The Japanese government is hoping to alleviate some of the pressure animators are facing in the anime industry.
Japan’s Ministry of Economy, Trade and Industry (METI) met with around 100 representatives from the anime industry on February 20th. The meeting had information about how technology is being utilized by production companies and that an industry standard software is being determined.
METI hopes that the adoption of unifying data standards and animation software will help in the sharing and creation of in-between animation within a studio. Traditionally, a team of in-between animators are given paper files containing keyframes and it’s their job to draw the images that are “in-between” the keyframes to create smooth looking animation.
A 30-minute anime video has about 8,000 in-between frames. Let’s put that into context with some simple estimates to see how hard it is to draw each of those frames:
Let’s pretend that an anime studio hires 10 in-between animators for their weekly airing anime (it varies between projects with anime like Death Parade hiring just 4 animators). If each animator is able to complete a new frame inside 10 minutes on average, then in one hour they each can make 6 frames. So a team in one hour can finish 60 in-between frames. It would take the whole 10-person team 133 hours to animate the 8,000 in-between frames for one episode. That would take 19 hours a day if they all worked 7 days a week.
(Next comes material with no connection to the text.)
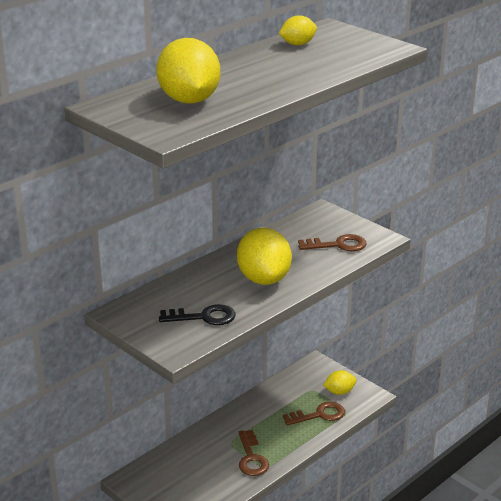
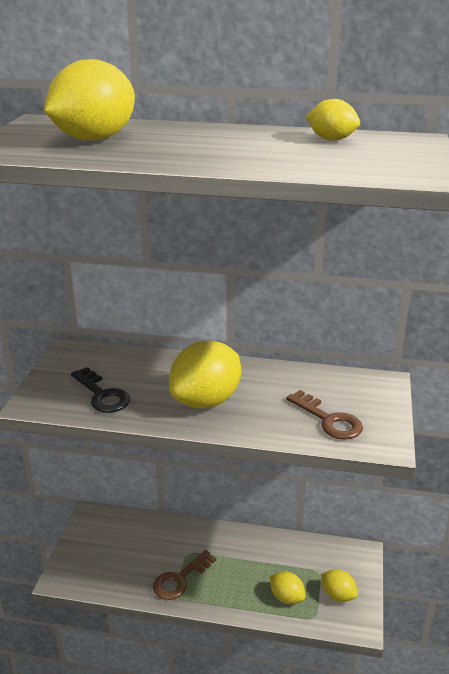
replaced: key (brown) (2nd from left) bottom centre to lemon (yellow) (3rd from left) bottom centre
Staff sizes, speed, and in-between complexity varies wildly from production to production so these are just estimates for illustration purposes but it’s easy to see how any improvements in this current model would be welcome.
If technology can support animation in new cohesive ways, it may even help studios who face major animation issues like Maerchen Maedchen that recently had to delay it’s last two episodes due to production challenges. The studio, Hoods Entertainment, took time off to come back and improve on animation quality on earlier episodes but this was the best they could offer fans.
During the meeting, METI also acknowledged that profits don’t always make it back to the animators. They believe that the industry needs to be more profitable and efficient before the structure can be changed. The adoption of a standard software could potentially streamline the animation process and hopefully help reduce the long works hours, something many animators have spoken out about on social media.
Most anime studios rely strongly on hand-drawn animation and use technology largely for minor touch-ups, animation effects, or small background features. Although some studios like Polygon Pictures (Blame!) and Orange (Land of the Lustrous) have found success by adopting CGI tech and embracing technology in a big way.
The industry’s poor working conditions have been well documented, with low pay and long hours being responsible for 80% of animators quitting within three years and a growing talent shortage. This shortage has led to an increase of foreign outsourcing so productions can be finished on time.
While METI reported the undisclosed standards have been agreed upon, it is unknown how many studios will implement them.